The number of lesions treated was an independent predictor of worse MACE outcomes, as shown by the MACE rate and the need for TVR at 2 years. A previous metaanalysis of controlled trials of PCI versus CABG showed improvement for these patients with extensive forms of coronary artery disease who underwent surgical revascularization.16 Today, there are reasons to doubt the current trend towards the increasing use of PCI in such patients.
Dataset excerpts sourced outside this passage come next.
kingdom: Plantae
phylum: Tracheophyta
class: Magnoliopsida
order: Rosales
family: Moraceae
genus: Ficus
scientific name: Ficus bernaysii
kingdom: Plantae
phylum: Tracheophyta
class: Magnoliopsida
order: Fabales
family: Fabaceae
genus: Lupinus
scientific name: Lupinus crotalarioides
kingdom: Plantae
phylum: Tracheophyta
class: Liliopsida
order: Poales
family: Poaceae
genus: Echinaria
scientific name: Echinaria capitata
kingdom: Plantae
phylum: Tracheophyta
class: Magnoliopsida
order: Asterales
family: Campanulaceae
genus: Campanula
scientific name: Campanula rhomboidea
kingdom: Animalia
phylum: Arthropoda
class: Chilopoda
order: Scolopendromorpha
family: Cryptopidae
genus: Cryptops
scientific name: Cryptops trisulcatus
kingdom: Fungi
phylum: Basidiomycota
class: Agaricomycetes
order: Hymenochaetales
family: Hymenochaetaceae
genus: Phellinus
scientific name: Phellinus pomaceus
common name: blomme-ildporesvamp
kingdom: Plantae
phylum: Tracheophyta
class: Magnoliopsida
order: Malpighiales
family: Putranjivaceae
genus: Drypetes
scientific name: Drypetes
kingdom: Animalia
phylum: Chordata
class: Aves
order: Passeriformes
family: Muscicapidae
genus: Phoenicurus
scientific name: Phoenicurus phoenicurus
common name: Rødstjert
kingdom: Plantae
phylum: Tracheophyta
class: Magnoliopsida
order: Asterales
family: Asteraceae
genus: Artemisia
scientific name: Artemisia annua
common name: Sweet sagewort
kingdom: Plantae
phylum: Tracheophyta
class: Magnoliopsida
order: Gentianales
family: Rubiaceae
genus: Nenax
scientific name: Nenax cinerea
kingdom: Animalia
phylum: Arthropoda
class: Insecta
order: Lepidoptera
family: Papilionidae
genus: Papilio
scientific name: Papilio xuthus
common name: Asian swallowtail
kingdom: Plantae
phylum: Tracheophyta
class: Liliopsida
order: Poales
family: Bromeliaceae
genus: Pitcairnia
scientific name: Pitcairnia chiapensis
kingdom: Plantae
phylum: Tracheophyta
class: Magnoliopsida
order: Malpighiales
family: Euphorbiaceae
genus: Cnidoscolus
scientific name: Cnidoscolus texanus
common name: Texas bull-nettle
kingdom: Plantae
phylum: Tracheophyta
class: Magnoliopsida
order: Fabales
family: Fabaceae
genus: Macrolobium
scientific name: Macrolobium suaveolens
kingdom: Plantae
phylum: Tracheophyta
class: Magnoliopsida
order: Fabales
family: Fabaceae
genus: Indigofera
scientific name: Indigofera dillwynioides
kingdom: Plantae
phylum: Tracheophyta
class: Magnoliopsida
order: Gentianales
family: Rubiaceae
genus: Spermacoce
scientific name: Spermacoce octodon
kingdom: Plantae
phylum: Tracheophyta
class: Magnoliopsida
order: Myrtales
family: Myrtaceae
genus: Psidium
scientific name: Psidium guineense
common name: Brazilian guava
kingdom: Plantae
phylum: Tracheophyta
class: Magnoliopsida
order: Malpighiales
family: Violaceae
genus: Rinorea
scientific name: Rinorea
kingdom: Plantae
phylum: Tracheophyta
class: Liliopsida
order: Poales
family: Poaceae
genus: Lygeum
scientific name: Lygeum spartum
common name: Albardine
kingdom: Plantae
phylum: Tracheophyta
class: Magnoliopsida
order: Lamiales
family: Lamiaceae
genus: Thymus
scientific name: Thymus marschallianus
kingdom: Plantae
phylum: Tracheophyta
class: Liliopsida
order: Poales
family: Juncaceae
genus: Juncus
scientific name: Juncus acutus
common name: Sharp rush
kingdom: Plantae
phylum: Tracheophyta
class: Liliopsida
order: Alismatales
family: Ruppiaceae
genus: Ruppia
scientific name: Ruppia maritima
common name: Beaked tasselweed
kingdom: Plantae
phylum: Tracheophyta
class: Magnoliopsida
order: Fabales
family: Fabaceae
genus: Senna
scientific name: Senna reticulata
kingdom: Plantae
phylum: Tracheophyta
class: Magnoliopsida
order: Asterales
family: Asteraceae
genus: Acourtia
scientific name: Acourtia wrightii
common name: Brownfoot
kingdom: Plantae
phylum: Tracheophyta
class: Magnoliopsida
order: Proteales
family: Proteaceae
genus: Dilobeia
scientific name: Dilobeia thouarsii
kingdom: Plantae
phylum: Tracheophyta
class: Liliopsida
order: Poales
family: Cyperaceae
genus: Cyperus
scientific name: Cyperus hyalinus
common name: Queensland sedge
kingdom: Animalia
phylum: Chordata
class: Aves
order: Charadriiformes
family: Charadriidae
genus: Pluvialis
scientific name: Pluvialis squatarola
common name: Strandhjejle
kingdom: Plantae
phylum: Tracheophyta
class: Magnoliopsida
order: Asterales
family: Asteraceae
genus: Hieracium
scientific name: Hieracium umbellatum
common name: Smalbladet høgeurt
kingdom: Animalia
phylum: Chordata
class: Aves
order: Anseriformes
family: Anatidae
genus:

Finally, the observed low incidence of stent thrombosis over 2 years (2% of the patients) confirms previous data from randomized trials17 and large registries,18 underlining the importance of prescribing long-term dual antiplatelet therapy.
Study limitations. This report suffers from several limitations. First, among our patients, there was significant variation in the types of interventional procedures and techniques used; second, a limited number of the patients enrolled in this study were unable to be compared with other patient subgroups. Nonetheless, this study provides interesting information derived from “real-world” PCI and DES in patients treated for very complex lesions who are usually excluded from randomized trials.
Conclusions
This study confirms, once again, the effectiveness of DES in the prevention of restenosis and new clinically-driven revascularization procedures. Indeed, in these real-world patients at high risk for coronary restenosis, the use of DES was associated with a low incidence of cardiac events.